La mirada de Saúl se fue apagando poco a poco. Esbozó una sonrisa forzada y la voz le salió seca—. ¿De veras?

Sintió un dolor sordo en el pecho, pero intentó disimularlo con un gesto amable—. Por cierto, nunca te pregunté para cuándo planean la fiesta de compromiso tú y Nelson. ¿Ya lo decidieron?

El brillo en los ojos de Romina se esfumó por un instante. Negó despacio con la cabeza—. Han pasado tantas cosas últimamente que ni siquiera hemos podido platicar sobre eso.

Saúl arrugó la frente—. ¿Y eso cómo? Mira, tu panza ya va a empezar a notarse y si lo dejan para después, cuando llegue el día, el vestido no te va a quedar como quieres. Mejor háblenlo pronto.

Romina asintió, bajando la voz—. Lo sé. Confío en que Nelson no me va a fallar.

A Saúl se le notó la molestia—. Ese Nelson sí que… ¿Cómo puede dejarte embarazada antes del matrimonio? Eso no habla bien de él. Y él, tan tranquilo.

No se percató de que la sonrisa dulce de Romina se desvanecía poco a poco, dejando una sombra en su rostro.

Romina escondió las manos bajo la cobija, apretándolas en silencio.
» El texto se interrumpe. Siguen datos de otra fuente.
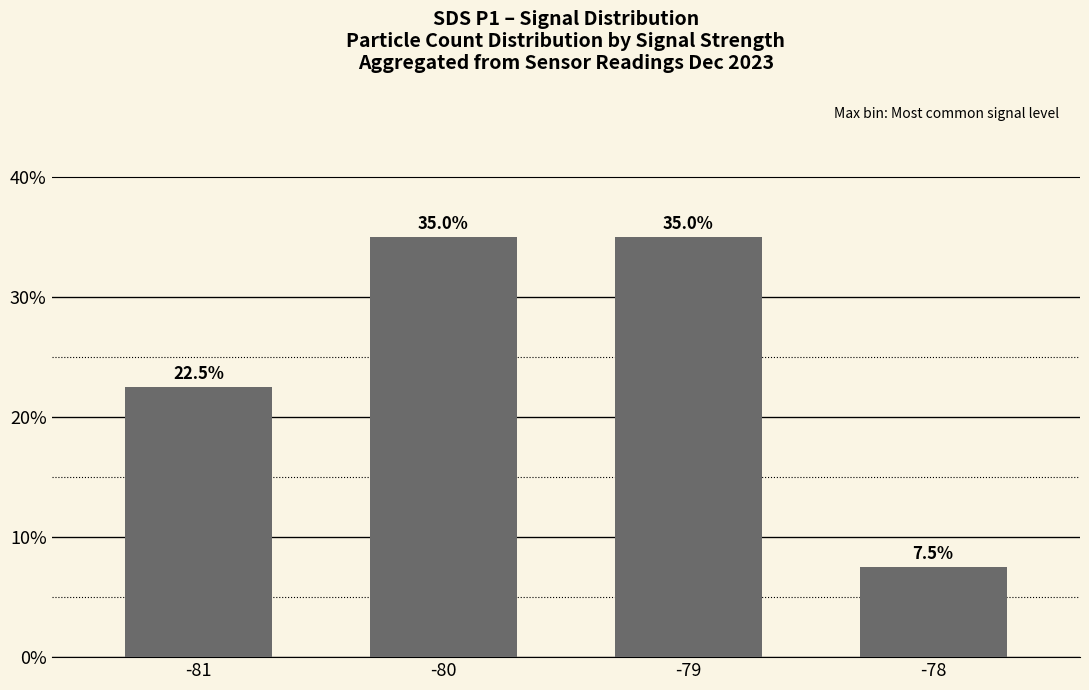

Reading left to right, what are all the values shown in this chart?

22.5	35.0	35.0	7.5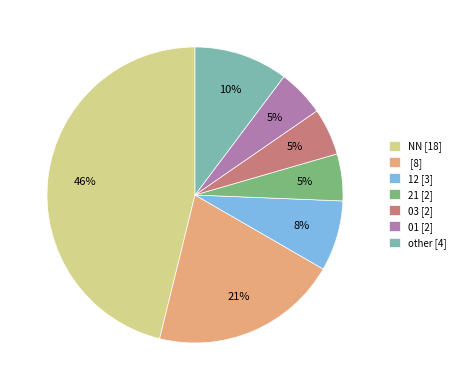

Approximately how many times larger is the value at other [4] compared to [8]?

0.5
Con voz baja, murmuró—. Nelson me dijo que va a ser un buen papá. Por eso no me preocupa.

Saúl quiso replicar, pero justo en ese momento, su celular empezó a sonar en el bolsillo.

Sacó el teléfono, con el ceño aún fruncido—. Romina, voy a contestar afuera. Regreso en un momento.

Romina asintió—. Está bien, ve.

...

Apenas Saúl salió, Nelson regresó al cuarto.

Los ojos de Romina se iluminaron de inmediato; le habló con una dulzura que llenó el ambiente—. Nelson, volviste.